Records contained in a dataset
++++

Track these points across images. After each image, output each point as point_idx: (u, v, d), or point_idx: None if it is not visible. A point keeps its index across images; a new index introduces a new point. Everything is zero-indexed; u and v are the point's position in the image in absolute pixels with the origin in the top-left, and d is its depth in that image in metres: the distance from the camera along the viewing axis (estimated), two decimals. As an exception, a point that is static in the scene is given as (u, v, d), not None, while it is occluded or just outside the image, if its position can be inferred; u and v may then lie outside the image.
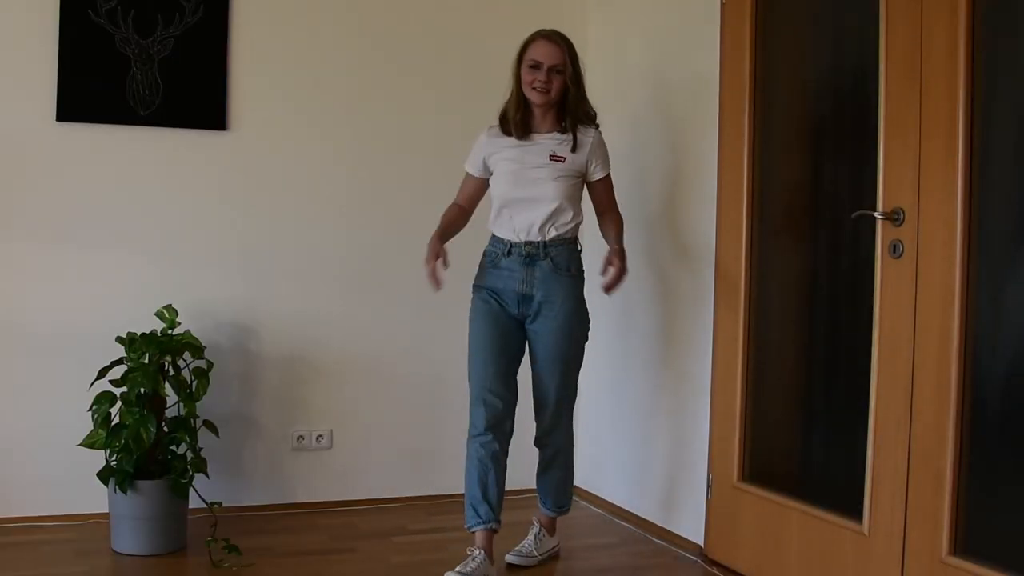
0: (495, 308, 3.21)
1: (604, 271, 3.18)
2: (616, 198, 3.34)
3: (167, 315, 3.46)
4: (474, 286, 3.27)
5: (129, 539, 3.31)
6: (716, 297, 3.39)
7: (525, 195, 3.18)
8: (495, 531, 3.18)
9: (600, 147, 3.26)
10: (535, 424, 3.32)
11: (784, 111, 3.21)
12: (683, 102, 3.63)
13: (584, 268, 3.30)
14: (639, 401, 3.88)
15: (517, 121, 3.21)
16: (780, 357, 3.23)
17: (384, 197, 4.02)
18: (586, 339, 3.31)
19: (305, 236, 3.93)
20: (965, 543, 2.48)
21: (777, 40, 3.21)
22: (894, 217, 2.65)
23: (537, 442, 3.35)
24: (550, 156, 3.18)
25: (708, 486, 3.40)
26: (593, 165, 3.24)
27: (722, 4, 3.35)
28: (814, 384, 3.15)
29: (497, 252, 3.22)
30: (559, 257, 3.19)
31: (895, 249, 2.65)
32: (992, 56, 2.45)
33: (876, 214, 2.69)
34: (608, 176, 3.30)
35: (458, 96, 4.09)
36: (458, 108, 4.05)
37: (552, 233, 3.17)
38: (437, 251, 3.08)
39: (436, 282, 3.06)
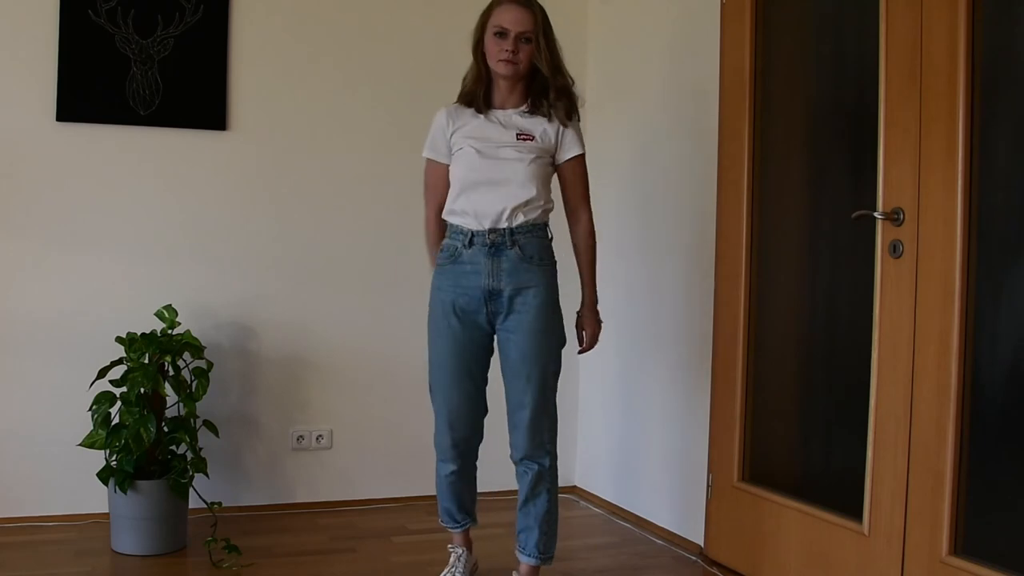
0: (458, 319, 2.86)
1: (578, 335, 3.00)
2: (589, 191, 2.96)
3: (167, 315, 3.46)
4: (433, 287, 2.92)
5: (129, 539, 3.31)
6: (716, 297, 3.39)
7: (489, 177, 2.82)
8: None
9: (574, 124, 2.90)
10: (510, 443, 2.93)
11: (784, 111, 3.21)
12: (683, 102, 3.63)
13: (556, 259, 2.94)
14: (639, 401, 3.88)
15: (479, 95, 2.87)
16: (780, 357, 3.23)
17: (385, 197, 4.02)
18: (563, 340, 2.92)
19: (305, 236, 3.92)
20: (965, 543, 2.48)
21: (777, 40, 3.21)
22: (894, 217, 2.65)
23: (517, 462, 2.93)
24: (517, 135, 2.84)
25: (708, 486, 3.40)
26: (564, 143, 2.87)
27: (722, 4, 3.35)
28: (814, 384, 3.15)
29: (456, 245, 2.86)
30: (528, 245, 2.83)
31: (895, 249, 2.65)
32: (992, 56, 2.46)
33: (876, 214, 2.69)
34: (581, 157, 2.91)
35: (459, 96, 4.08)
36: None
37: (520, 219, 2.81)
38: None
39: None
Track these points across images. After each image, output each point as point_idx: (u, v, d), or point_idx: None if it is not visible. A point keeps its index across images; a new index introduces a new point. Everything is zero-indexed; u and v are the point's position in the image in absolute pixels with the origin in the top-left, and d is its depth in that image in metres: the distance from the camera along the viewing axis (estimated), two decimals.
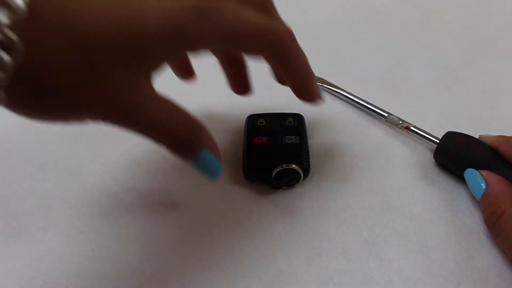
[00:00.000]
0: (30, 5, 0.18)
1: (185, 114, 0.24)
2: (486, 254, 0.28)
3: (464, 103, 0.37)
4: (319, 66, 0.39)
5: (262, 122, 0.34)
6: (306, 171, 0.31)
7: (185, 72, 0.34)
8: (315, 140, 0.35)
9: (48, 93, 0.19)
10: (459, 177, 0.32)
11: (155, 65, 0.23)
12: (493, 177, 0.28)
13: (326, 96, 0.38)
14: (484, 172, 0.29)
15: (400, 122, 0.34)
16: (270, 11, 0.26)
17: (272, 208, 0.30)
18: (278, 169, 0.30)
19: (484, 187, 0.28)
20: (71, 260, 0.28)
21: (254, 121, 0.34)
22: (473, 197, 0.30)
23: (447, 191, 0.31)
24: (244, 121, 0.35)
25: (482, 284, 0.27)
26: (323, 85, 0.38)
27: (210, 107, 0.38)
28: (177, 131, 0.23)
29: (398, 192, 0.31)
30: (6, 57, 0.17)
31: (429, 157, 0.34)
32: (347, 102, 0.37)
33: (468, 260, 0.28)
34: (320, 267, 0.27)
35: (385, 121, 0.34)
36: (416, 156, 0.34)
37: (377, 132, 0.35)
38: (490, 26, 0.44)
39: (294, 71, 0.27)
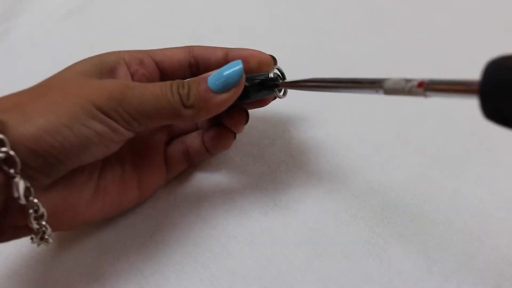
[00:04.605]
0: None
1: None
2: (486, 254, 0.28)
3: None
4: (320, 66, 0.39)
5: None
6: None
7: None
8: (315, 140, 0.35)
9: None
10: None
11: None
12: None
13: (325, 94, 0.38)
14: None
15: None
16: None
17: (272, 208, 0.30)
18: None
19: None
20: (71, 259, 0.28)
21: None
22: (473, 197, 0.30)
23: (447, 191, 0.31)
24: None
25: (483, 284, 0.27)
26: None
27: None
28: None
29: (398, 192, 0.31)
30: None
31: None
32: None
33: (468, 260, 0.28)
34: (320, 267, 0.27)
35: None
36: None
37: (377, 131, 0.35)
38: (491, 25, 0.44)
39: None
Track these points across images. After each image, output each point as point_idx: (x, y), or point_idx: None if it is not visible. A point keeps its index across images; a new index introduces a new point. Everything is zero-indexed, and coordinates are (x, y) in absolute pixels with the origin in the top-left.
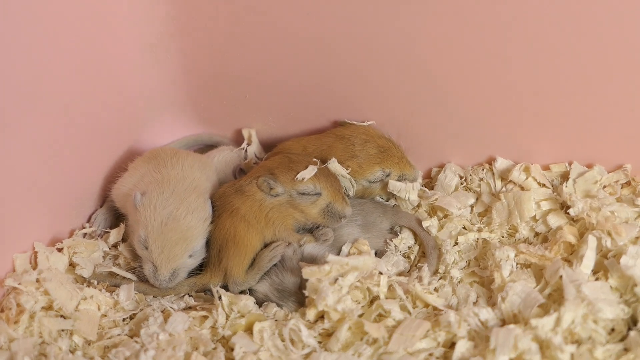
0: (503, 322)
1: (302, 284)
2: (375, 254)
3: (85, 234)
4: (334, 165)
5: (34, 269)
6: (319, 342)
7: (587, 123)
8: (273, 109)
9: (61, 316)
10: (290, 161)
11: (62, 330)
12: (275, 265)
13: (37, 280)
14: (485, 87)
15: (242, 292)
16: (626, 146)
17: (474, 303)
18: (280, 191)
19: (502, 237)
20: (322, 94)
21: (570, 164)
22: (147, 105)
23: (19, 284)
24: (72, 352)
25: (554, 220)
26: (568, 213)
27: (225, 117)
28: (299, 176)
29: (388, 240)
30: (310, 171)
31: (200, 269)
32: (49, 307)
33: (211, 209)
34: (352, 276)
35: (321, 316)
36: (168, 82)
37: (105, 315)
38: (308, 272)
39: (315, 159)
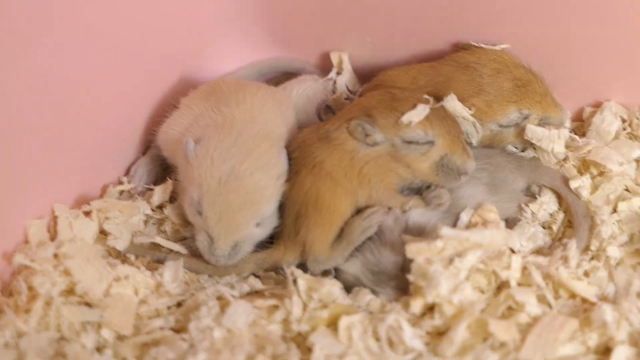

++++

**Assignment**.
Without the pictures, return all the entries above exactly as they stand.

**Result for this task**.
Track these points across images. After each image, output each point as point_idx: (u, v, d), or point_idx: None if it is not visible. A point keeps its index across images; a new index introduces a new point. Everything is zero-indexed; u and v are the point's position in the image in absolute pixels with the origin in the top-left, and d is its depth in that image in metres: the distance from the camera along the viewing axis (estimated), two decimals. As an exception, a point that is static in the scene is given as (u, v, d), not None, while it is occluded or just outside the image, if its position can be inferred; u and v may then lie outside the image.
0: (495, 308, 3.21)
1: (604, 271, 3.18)
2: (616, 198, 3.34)
3: (167, 315, 3.46)
4: (474, 286, 3.27)
5: (129, 539, 3.31)
6: (716, 297, 3.39)
7: (525, 195, 3.18)
8: (495, 531, 3.18)
9: (600, 147, 3.26)
10: (535, 424, 3.32)
11: (784, 111, 3.21)
12: (683, 102, 3.63)
13: (584, 268, 3.30)
14: (639, 401, 3.88)
15: (517, 121, 3.21)
16: (780, 357, 3.23)
17: (384, 197, 4.02)
18: (586, 339, 3.31)
19: (305, 236, 3.93)
20: (965, 543, 2.48)
21: (777, 40, 3.21)
22: (894, 217, 2.65)
23: (537, 442, 3.35)
24: (550, 156, 3.18)
25: (708, 486, 3.40)
26: (593, 165, 3.24)
27: (722, 4, 3.35)
28: (814, 384, 3.15)
29: (497, 252, 3.22)
30: (559, 257, 3.19)
31: (895, 249, 2.65)
32: (992, 56, 2.45)
33: (876, 214, 2.69)
34: (608, 176, 3.30)
35: (458, 96, 4.09)
36: (458, 108, 4.05)
37: (552, 233, 3.17)
38: (437, 251, 3.08)
39: (436, 282, 3.06)
0: (458, 319, 2.86)
1: (578, 335, 3.00)
2: (589, 191, 2.96)
3: (167, 315, 3.46)
4: (433, 287, 2.92)
5: (129, 539, 3.31)
6: (716, 297, 3.39)
7: (489, 177, 2.82)
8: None
9: (574, 124, 2.90)
10: (510, 443, 2.93)
11: (784, 111, 3.21)
12: (683, 102, 3.63)
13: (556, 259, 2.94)
14: (639, 401, 3.88)
15: (479, 95, 2.87)
16: (780, 357, 3.23)
17: (385, 197, 4.02)
18: (563, 340, 2.92)
19: (305, 236, 3.92)
20: (965, 543, 2.48)
21: (777, 40, 3.21)
22: (894, 217, 2.65)
23: (517, 462, 2.93)
24: (517, 135, 2.84)
25: (708, 486, 3.40)
26: (564, 143, 2.87)
27: (722, 4, 3.35)
28: (814, 384, 3.15)
29: (456, 245, 2.86)
30: (528, 245, 2.83)
31: (895, 249, 2.65)
32: (992, 56, 2.46)
33: (876, 214, 2.69)
34: (581, 157, 2.91)
35: (459, 96, 4.08)
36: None
37: (520, 219, 2.81)
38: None
39: None
Track these points across images. After each image, output each point as point_idx: (u, v, d), or point_idx: None if it is not visible. A point keeps its index across images; a new index introduces a new point. Everything is zero-indexed; u and v are the point's position in the image in absolute pixels with the origin in the top-left, and d is its depth in that image in metres: the distance from the camera along the viewing axis (estimated), two decimals.
[00:00.000]
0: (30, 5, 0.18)
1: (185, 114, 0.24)
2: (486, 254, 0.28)
3: (464, 103, 0.37)
4: (319, 66, 0.39)
5: (262, 122, 0.34)
6: (306, 171, 0.31)
7: (185, 72, 0.34)
8: (315, 140, 0.35)
9: (48, 93, 0.19)
10: (459, 177, 0.32)
11: (155, 65, 0.23)
12: (493, 177, 0.28)
13: (326, 96, 0.38)
14: (484, 172, 0.29)
15: (400, 122, 0.34)
16: (270, 11, 0.26)
17: (272, 208, 0.30)
18: (278, 169, 0.30)
19: (484, 187, 0.28)
20: (71, 260, 0.28)
21: (254, 121, 0.34)
22: (473, 197, 0.30)
23: (447, 191, 0.31)
24: (244, 121, 0.35)
25: (482, 284, 0.27)
26: (323, 85, 0.38)
27: (210, 107, 0.38)
28: (177, 131, 0.23)
29: (398, 192, 0.31)
30: (6, 57, 0.17)
31: (429, 157, 0.34)
32: (347, 102, 0.37)
33: (468, 260, 0.28)
34: (320, 267, 0.27)
35: (385, 121, 0.34)
36: (416, 156, 0.34)
37: (377, 132, 0.35)
38: (490, 26, 0.44)
39: (294, 71, 0.27)
[00:04.605]
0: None
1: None
2: (486, 254, 0.28)
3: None
4: (320, 66, 0.39)
5: None
6: None
7: None
8: (315, 140, 0.35)
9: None
10: None
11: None
12: None
13: (325, 94, 0.38)
14: None
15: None
16: None
17: (272, 208, 0.30)
18: None
19: None
20: (71, 259, 0.28)
21: None
22: (473, 197, 0.30)
23: (447, 191, 0.31)
24: None
25: (483, 284, 0.27)
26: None
27: None
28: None
29: (398, 192, 0.31)
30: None
31: None
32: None
33: (468, 260, 0.28)
34: (320, 267, 0.27)
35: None
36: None
37: (377, 131, 0.35)
38: (491, 25, 0.44)
39: None
Track these points across images. After each image, output each point as point_idx: (x, y), or point_idx: None if it is not visible. A point keeps its index across images; a new index introduces a new point. Everything is zero-indexed, and coordinates are (x, y) in absolute pixels with the origin in the top-left.
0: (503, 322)
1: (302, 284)
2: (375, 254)
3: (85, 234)
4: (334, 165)
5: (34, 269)
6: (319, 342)
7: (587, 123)
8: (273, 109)
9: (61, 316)
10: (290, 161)
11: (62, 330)
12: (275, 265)
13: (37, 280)
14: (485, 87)
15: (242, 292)
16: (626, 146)
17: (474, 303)
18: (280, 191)
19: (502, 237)
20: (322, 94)
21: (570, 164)
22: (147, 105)
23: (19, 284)
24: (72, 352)
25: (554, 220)
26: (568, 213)
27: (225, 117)
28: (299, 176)
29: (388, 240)
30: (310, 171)
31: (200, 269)
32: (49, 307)
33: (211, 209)
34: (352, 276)
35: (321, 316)
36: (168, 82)
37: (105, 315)
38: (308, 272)
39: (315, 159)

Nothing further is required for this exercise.